Nanocubes: Fast Visualization of Large Spatiotemporal Datasets
From the webpage:
Nanocubes are a fast datastructure for in-memory data cubes developed at the Information Visualization department at AT&T Labs – Research. Nanocubes can be used to explore datasets with billions of elements at interactive rates in a web browser, and in some cases it uses sufficiently little memory that you can run a nanocube in a modern-day laptop.
Live Demos
You will need a web browser that supports WebGL. We have tested it on Chrome and Firefox, but ourselves use Chrome for development.
- Brightkite: 4.5M checkins from the BrightKite social network, from the SNAP repository
- Gowalla: 6.4M checkins from the Gowalla social network, from the SNAP repository
- ASA flights: 121M flight departures and arrivals from the 2009 ASA Data Expo
- Twitter: 210 million geo-located tweets collected over a one-year period.
- Twitter, Seattle: Higher-resolution crop around Seattle (here our source data runs into resolution limitations in longitude: use the “Coarser” button for nicer views).
- Twitter, Chicago: Higher-resolution crop around Chicago.
- Twitter, New York: Higher-resolution crop around New York.
People
Nanocubes were developed by Lauro Lins, Jim Klosowski and Carlos Scheidegger.
Paper
The research paper describing nanocubes has been conditionally accepted to VIS 2013. The manuscript is available for download.
Software
Currently, all nanocubes above are running on a single machine with 16GB of ram.
The main software component is an HTTP server written in C++ 11 that answers queries about the dataset it processed.

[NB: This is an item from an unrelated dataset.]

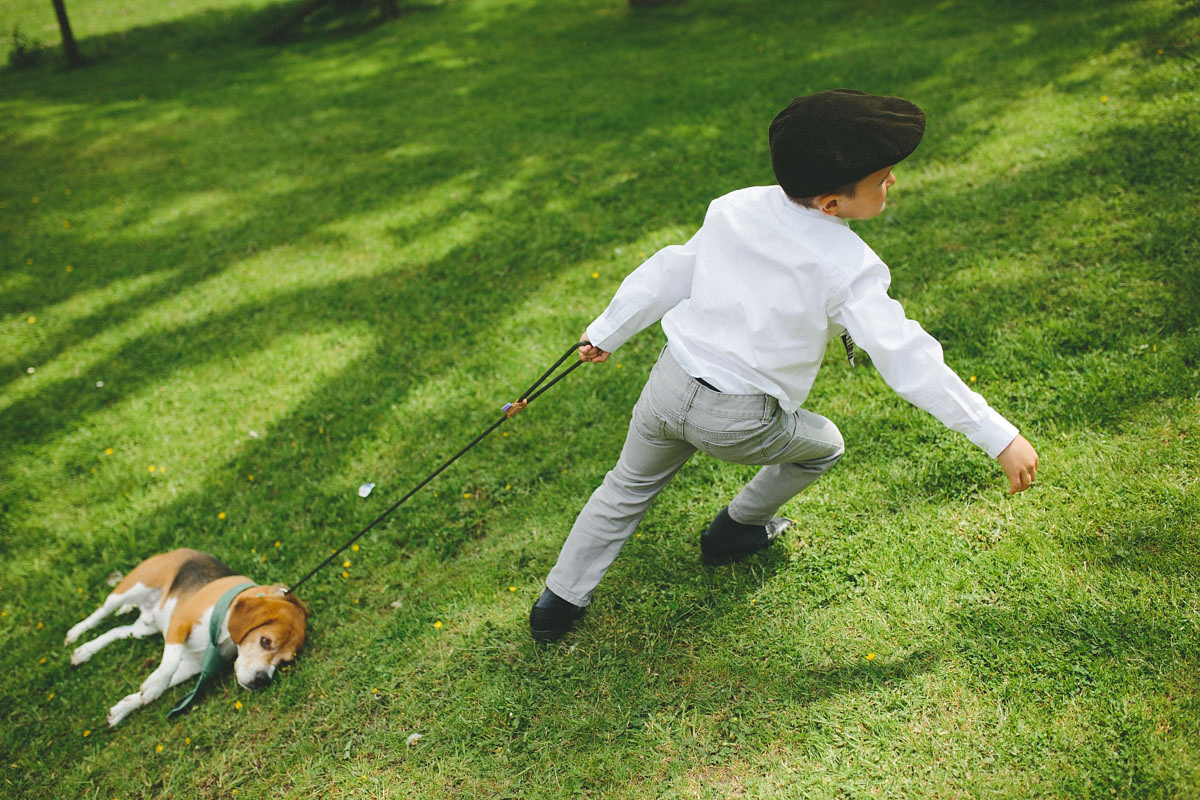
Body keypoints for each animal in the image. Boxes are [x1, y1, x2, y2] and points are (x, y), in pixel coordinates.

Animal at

We plan to release nanocubes as open-source software before the publication of the paper at IEEE VIS 2013. Stay tuned!
Important Data: VIS 2013 is 13 – 18 of October, 2013. Another 112 days according to the conference webpage. 😉
Run one or more of the demos.
Then start reading the paper.
Can subject sameness values be treated to the same aggregation within an error of margin technique? (Assuming you have subject sameness values that are not subject to Boolean tests.)
I first saw this in Nat Torkington’s Four short links: 20 June 2013.